● TASK STATEMENT
Copy the lines below word for word, starting at the line that contains "Методичка по дискретной" and stopping after the line that contains "ботку персональных данных".
···
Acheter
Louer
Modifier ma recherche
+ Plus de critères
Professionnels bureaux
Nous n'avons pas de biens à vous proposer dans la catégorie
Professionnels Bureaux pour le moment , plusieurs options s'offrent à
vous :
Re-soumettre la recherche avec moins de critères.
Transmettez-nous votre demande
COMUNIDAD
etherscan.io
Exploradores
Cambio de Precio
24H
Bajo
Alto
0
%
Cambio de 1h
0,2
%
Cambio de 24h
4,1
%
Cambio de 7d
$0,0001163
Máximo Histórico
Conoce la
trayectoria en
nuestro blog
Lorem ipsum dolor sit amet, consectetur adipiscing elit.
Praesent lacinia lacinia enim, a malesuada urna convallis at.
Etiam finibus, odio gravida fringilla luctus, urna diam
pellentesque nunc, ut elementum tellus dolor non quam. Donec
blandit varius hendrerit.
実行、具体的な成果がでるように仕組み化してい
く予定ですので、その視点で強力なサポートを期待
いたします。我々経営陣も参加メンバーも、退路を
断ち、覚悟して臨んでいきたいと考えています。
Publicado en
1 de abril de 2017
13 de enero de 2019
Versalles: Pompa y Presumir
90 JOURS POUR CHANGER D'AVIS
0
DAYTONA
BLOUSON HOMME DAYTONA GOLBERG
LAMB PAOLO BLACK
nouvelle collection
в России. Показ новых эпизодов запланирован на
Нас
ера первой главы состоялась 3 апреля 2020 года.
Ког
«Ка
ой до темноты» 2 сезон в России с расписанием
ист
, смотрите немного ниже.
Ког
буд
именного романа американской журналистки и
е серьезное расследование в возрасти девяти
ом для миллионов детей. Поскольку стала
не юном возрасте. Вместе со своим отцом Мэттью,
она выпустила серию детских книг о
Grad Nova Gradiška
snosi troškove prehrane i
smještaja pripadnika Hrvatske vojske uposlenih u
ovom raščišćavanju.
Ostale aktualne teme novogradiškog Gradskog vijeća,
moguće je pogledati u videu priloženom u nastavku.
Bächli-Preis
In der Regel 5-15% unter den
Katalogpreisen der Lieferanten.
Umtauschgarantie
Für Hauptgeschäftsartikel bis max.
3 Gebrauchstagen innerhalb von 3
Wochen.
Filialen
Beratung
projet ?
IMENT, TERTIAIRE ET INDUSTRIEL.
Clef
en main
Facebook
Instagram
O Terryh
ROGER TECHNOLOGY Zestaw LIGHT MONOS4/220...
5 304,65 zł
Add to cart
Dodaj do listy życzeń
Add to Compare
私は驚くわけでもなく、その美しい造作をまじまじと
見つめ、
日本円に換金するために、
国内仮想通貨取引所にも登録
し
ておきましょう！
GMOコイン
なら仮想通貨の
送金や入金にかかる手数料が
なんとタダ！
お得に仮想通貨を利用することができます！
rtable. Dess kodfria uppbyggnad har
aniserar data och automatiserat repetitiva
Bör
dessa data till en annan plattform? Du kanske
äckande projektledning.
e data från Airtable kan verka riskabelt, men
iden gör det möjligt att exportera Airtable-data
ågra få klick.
···
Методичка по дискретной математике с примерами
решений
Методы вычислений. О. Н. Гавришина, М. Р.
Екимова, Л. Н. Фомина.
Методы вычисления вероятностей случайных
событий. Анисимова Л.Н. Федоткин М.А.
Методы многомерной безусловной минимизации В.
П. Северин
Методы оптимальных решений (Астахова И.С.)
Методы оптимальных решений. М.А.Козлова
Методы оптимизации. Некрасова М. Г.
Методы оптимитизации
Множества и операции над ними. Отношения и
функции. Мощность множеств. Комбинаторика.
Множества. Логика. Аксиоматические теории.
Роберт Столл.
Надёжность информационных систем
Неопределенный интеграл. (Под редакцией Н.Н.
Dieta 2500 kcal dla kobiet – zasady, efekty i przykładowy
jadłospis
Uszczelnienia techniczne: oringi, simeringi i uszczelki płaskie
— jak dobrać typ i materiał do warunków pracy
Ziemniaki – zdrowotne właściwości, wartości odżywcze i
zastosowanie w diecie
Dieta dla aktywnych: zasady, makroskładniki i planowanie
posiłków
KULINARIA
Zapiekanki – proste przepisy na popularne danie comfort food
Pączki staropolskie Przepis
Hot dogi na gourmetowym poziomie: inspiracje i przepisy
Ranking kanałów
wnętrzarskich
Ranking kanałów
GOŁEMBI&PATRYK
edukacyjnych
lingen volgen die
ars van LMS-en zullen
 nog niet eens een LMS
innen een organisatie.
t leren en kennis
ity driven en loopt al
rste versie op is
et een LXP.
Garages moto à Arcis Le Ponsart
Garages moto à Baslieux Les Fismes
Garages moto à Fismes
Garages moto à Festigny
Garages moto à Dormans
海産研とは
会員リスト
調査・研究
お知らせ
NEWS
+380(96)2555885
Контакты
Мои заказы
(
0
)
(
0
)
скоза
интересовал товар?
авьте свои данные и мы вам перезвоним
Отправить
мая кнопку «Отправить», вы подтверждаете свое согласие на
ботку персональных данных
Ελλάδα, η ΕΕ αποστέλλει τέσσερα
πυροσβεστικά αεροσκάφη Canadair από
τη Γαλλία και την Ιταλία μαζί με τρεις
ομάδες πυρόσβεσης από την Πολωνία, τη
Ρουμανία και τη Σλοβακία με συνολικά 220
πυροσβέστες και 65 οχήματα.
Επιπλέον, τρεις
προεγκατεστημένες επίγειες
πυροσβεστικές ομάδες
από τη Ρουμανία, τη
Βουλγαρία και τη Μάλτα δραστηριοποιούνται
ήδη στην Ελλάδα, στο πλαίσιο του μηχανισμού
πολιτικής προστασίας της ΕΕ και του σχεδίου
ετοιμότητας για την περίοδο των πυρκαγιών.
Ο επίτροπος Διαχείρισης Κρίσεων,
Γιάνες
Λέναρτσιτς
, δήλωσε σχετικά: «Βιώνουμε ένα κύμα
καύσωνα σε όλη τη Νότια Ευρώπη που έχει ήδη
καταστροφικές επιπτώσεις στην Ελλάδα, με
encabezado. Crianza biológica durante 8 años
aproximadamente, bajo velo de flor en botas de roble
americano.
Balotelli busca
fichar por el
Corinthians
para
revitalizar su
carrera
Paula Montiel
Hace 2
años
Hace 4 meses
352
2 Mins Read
···
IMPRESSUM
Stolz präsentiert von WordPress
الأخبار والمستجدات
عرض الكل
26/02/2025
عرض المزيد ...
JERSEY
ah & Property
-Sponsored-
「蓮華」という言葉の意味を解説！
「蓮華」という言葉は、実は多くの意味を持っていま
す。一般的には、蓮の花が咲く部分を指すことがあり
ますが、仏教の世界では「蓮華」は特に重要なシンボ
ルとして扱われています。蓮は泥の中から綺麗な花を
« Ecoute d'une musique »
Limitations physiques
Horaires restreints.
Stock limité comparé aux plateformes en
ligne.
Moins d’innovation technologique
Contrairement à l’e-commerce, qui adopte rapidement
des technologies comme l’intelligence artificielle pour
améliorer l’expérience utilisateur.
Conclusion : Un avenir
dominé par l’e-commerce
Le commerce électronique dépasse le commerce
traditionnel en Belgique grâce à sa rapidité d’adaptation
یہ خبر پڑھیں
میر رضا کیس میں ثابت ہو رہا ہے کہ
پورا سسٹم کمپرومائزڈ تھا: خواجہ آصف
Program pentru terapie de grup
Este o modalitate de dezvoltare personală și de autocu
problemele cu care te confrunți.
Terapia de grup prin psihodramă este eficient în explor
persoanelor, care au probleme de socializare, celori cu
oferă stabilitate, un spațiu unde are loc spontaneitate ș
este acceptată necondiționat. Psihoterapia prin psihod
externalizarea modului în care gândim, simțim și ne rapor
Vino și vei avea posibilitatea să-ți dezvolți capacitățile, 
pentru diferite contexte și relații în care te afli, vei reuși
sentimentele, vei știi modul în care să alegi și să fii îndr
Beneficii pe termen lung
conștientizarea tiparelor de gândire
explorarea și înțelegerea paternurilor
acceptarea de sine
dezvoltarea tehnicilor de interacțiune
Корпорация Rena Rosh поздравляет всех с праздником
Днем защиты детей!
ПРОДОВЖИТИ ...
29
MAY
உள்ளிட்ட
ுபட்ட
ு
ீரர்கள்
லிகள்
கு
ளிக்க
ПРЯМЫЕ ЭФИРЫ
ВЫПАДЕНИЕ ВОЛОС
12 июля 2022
···
● PROBLEM SOLUTION
Методичка по дискретной математике с примерами
решений
Методы вычислений. О. Н. Гавришина, М. Р.
Екимова, Л. Н. Фомина.
Методы вычисления вероятностей случайных
событий. Анисимова Л.Н. Федоткин М.А.
Методы многомерной безусловной минимизации В.
П. Северин
Методы оптимальных решений (Астахова И.С.)
Методы оптимальных решений. М.А.Козлова
Методы оптимизации. Некрасова М. Г.
Методы оптимитизации
Множества и операции над ними. Отношения и
функции. Мощность множеств. Комбинаторика.
Множества. Логика. Аксиоматические теории.
Роберт Столл.
Надёжность информационных систем
Неопределенный интеграл. (Под редакцией Н.Н.
Dieta 2500 kcal dla kobiet – zasady, efekty i przykładowy
jadłospis
Uszczelnienia techniczne: oringi, simeringi i uszczelki płaskie
— jak dobrać typ i materiał do warunków pracy
Ziemniaki – zdrowotne właściwości, wartości odżywcze i
zastosowanie w diecie
Dieta dla aktywnych: zasady, makroskładniki i planowanie
posiłków
KULINARIA
Zapiekanki – proste przepisy na popularne danie comfort food
Pączki staropolskie Przepis
Hot dogi na gourmetowym poziomie: inspiracje i przepisy
Ranking kanałów
wnętrzarskich
Ranking kanałów
GOŁEMBI&PATRYK
edukacyjnych
lingen volgen die
ars van LMS-en zullen
 nog niet eens een LMS
innen een organisatie.
t leren en kennis
ity driven en loopt al
rste versie op is
et een LXP.
Garages moto à Arcis Le Ponsart
Garages moto à Baslieux Les Fismes
Garages moto à Fismes
Garages moto à Festigny
Garages moto à Dormans
海産研とは
会員リスト
調査・研究
お知らせ
NEWS
+380(96)2555885
Контакты
Мои заказы
(
0
)
(
0
)
скоза
интересовал товар?
авьте свои данные и мы вам перезвоним
Отправить
мая кнопку «Отправить», вы подтверждаете свое согласие на
ботку персональных данных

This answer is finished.